Von Adalbert Siniawski | 27.10.2012
    So beginnt die polnische Kinderserie über das Königreich Lailonia; erschaffen im preisgekrönten Studio für Animationsfilme in Posen. Doch die Trickfilmer selbst erlebten kürzlich ein böses Märchen. Das Studio musste Konkurs anmelden. Und der Konkurrenz geht es nicht besser: die Kollegen im südpolnischen Bielsko-Biała wollen sich in staatliche Hände retten, die Studios in Warschau und Łódź halten sich mit Aufträgen aus dem Ausland über Wasser. Alle klagen über das gleiche Problem: Die öffentlich-rechtliche Sendergruppe TVP hat seit zwei Jahren keinen einzigen Zeichentrickfilm mehr bei ihnen bestellt. Und auch im Programm für Erwachsene gibt es bei TVP viele harte Einschnitte.

    "Ich bin angetreten, um etwas Sinnvolles zu machen. Ich will zeigen, dass wir einiges leisten können – aber auch klar sagen, dass wir dafür Geld brauchen."

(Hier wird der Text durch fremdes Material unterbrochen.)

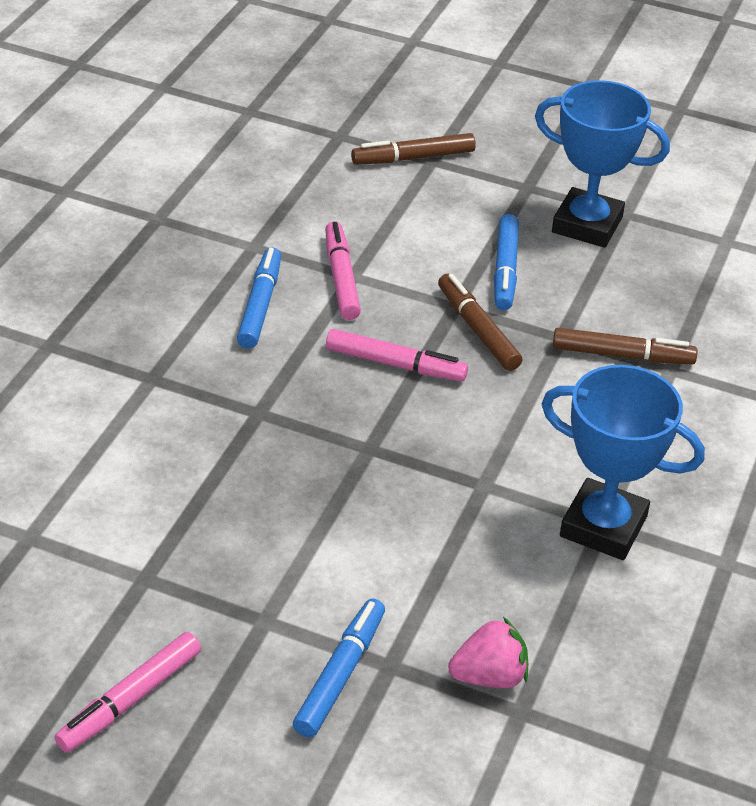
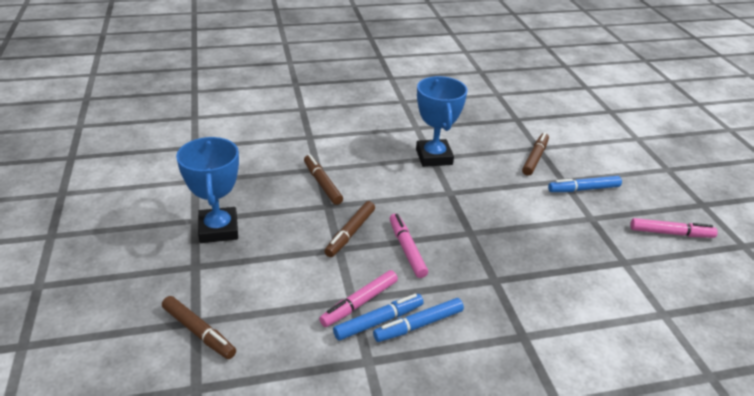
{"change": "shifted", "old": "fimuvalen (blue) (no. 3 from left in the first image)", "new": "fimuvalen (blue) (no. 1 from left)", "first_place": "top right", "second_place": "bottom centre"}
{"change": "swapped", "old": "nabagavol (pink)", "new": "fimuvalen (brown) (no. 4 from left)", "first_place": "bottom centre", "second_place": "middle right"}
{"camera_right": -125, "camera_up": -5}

    Sagt TVP-Chef Juliusz Braun. Im vergangenen Jahr machte seine Sendergruppe umgerechnet 21 Millionen Euro Verlust. 2012 droht ein Minus von 15 Millionen. Die Einnahmen aus Werbung und Sponsoring gehen zurück. Die Rundfunkgebühren fließen spärlich: Etwa die Hälfte der Polen hat ihre Empfangsgeräte nicht angemeldet. Und etwa drei Millionen derjenigen, die es getan haben, weigern sich hartnäckig, zu zahlen.

    "Das ist ein dramatischer und trauriger Ausdruck davon, dass die Gesellschaft Vertrauen in das öffentlich-rechtliche Fernsehen verloren hat. Vor allem in eine öffentliche Institution, die kulturelle, demokratische und gesellschaftliche Aufgaben erfüllt. Die Menschen sehen keine großen Unterschiede mehr zu den kommerziellen Sendern."

    Sagt Maciej Mrozowski, Medienwissenschaftler an der Universität Warschau und ehemaliger Programmchef bei TVP. Sein früherer Arbeitgeber rühmt sich zwar für den Spartenkanal TVP Kultura und seine anspruchsvollen Schauspielübertragungen. Doch einen Großteil der anderen Programme füllen Gameshows, Talentwettbewerbe und Seifenopern.

    Kritiker zweifeln nicht nur an deren Qualität, sondern auch an den Kosten. Seit den 90ern hat TVP die Produktion vieler seiner Sendungen an Fremdfirmen ausgelagert. Doch die Hoffnung, dadurch Kosten und Personal abzubauen und gleichzeitig anspruchsvolle Inhalte zu erhalten, ist vielfach nicht aufgegangen.
    Auch die Hauptnachrichtensendung "Wiadomości" unterscheidet sich kaum mehr von der boulevardesken Berichterstattung bei den Privaten. Helden- und Human-Touch-Geschichten, bisweilen untermalt von dramatischer Musik. Weiche Themen kommen vor den harten Nachrichten, Nachricht und Kommentar verwischen, Ereignisse aus dem Ausland finden wenig Platz.

    Die Intellektuellen des Landes laufen Sturm gegen die Kommerzialisierung. Regisseurin Agnieszka Holland und zwei ihrer Kollegen fordern sogar das Ende von TVP. Sie plädieren für ein neues öffentlich-rechtliches System, das den Bildungsauftrag wieder ernst nimmt. Professor Mrozowski:

    "Diese Forderung ist nicht populistisch, sondern idealistisch. Es gibt in Polen keine Instanz, die die Aufgaben der Öffentlich-Rechtlichen definiert und auch überprüft, ob sie erfüllt wurden. Im Prinzip ist dort niemand für das Programm verantwortlich."
    TVP-Chef Braun weist die Kritik und die Vorschläge als undurchführbar zurück. Lieber will er die Einnahmen wieder in die Höhe treiben. Deshalb verkauft der wertvolle Immobilien des Hauses und greift eine Idee aus Deutschland auf:

    "Ein anderes Modell der Rundfunkgebühr muss die Grundlage sein. Wenn es eine allgemeine Haushaltsabgabe ist, dann könnte die Gebühr sogar sinken."

    Das neue Verfahren in Deutschland, wonach ab Januar 2013 pro Haushalt abgerechnet werde, entspreche der technischen Entwicklung und sei sozial gerecht, meint Braun. Doch auf eine Gebührenreform in Polen wird er noch warten müssen: Die Regierung, die noch vor Jahren den Sinn der Rundfunkgebühr öffentlich bezweifelte, will an der Abgabe frühestens im Jahr 2014 drehen – in welche Richtung, ist noch offen.